GIVEN DATA
--------------------------------------------------
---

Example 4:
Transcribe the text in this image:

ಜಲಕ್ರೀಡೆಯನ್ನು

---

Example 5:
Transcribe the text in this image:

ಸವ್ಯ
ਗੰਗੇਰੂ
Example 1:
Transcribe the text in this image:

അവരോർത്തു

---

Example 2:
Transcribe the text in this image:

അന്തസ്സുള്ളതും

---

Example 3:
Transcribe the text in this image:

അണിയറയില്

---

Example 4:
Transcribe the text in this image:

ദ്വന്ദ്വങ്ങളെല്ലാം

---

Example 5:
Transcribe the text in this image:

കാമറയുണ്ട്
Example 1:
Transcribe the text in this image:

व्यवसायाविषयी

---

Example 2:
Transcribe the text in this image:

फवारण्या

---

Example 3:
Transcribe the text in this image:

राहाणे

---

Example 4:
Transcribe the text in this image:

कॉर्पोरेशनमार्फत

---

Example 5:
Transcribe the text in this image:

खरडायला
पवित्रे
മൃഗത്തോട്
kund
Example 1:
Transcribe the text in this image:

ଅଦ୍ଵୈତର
--------------------------------------------------
WHAT YOU NEED TO DO
The response should consist of the entries above, retyped exactly.

YOUR SOLUTION
---

Example 4:
Transcribe the text in this image:

ಜಲಕ್ರೀಡೆಯನ್ನು

---

Example 5:
Transcribe the text in this image:

ಸವ್ಯ
ਗੰਗੇਰੂ
Example 1:
Transcribe the text in this image:

അവരോർത്തു

---

Example 2:
Transcribe the text in this image:

അന്തസ്സുള്ളതും

---

Example 3:
Transcribe the text in this image:

അണിയറയില്

---

Example 4:
Transcribe the text in this image:

ദ്വന്ദ്വങ്ങളെല്ലാം

---

Example 5:
Transcribe the text in this image:

കാമറയുണ്ട്
Example 1:
Transcribe the text in this image:

व्यवसायाविषयी

---

Example 2:
Transcribe the text in this image:

फवारण्या

---

Example 3:
Transcribe the text in this image:

राहाणे

---

Example 4:
Transcribe the text in this image:

कॉर्पोरेशनमार्फत

---

Example 5:
Transcribe the text in this image:

खरडायला
पवित्रे
മൃഗത്തോട്
kund
Example 1:
Transcribe the text in this image:

ଅଦ୍ଵୈତର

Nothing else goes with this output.